Department of Computer Science and Engineering, The Pennsylvania State University, 1120 Teaberry Ln 201, State College, PA 16803, USA.
IEEE Trans Pattern Anal Mach Intell. 2010 Sep;32(9):1659-72. doi: 10.1109/TPAMI.2009.173.
We present a novel and effective algorithm for affinely skewed rotation symmetry group detection from real-world images. We define a complete skewed rotation symmetry detection problem as discovering five independent properties of a skewed rotation symmetry group: 1) the center of rotation, 2) the affine deformation, 3) the type of the symmetry group, 4) the cardinality of the symmetry group, and 5) the supporting region of the symmetry group in the image. We propose a frieze-expansion (FE) method that transforms rotation symmetry group detection into a simple, 1D translation symmetry detection problem. We define and construct a pair of rotational symmetry saliency maps, complemented by a local feature method. Frequency analysis, using Discrete Fourier Transform (DFT), is applied to the frieze-expansion patterns (FEPs) to uncover the types (cyclic, dihedral, and O2), the cardinalities, and the corresponding supporting regions, concentric or otherwise, of multiple rotation symmetry groups in an image. The phase information of the FEP is used to rectify affinely skewed rotation symmetry groups. Our result advances the state of the art in symmetry detection by offering a unique combination of region-based, feature-based, and frequency-based approaches. Experimental results on 170 synthetic and natural images demonstrate superior performance of our rotation symmetry detection algorithm over existing methods.
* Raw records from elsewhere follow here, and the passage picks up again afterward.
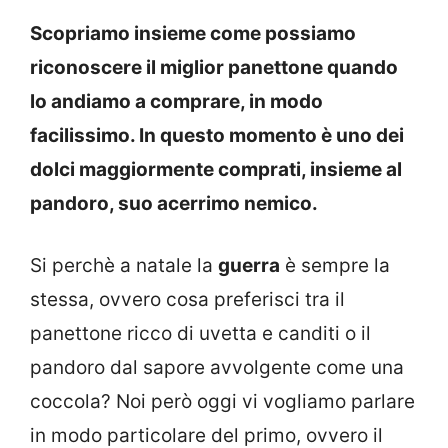
Scopriamo insieme come possiamo
riconoscere il miglior panettone quando
lo andiamo a comprare, in modo
facilissimo. In questo momento è uno dei
dolci maggiormente comprati, insieme al
pandoro, suo acerrimo nemico.
Si perchè a natale la
guerra
è sempre la
stessa, ovvero cosa preferisci tra il
panettone ricco di uvetta e canditi o il
pandoro dal sapore avvolgente come una
coccola? Noi però oggi vi vogliamo parlare
in modo particolare del primo, ovvero il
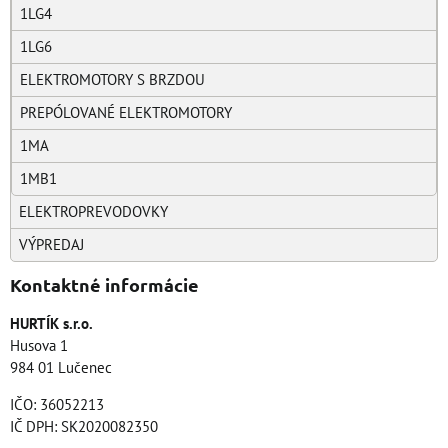
1LG4
1LG6
ELEKTROMOTORY S BRZDOU
PREPÓLOVANÉ ELEKTROMOTORY
1MA
1MB1
ELEKTROPREVODOVKY
VÝPREDAJ
Kontaktné informácie
HURTÍK s.r.o.
Husova 1
984 01 Lučenec
IČO: 36052213
IČ DPH: SK2020082350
我们提出了一种新颖而有效的算法,用于从真实图像中检测仿射倾斜旋转对称群。我们将完整的倾斜旋转对称检测问题定义为发现倾斜旋转对称群的五个独立属性:1)旋转中心,2)仿射变形,3)对称群的类型,4)对称群的阶数,以及 5)对称群在图像中的支持区域。我们提出了一种弗里斯扩张(FE)方法,将旋转对称群检测转化为简单的一维平移对称检测问题。我们定义并构建了一对旋转对称显著图,并通过局部特征方法进行补充。使用离散傅里叶变换(DFT)进行频率分析,以揭示图像中多个旋转对称群的类型(循环、二面体和 O2)、阶数以及相应的支持区域,包括同心或非同心的区域。FEP 的相位信息用于校正仿射倾斜的旋转对称群。我们的结果通过提供基于区域、基于特征和基于频率的方法的独特组合,推进了对称检测的最新技术。在 170 张合成和自然图像上的实验结果表明,我们的旋转对称检测算法优于现有方法。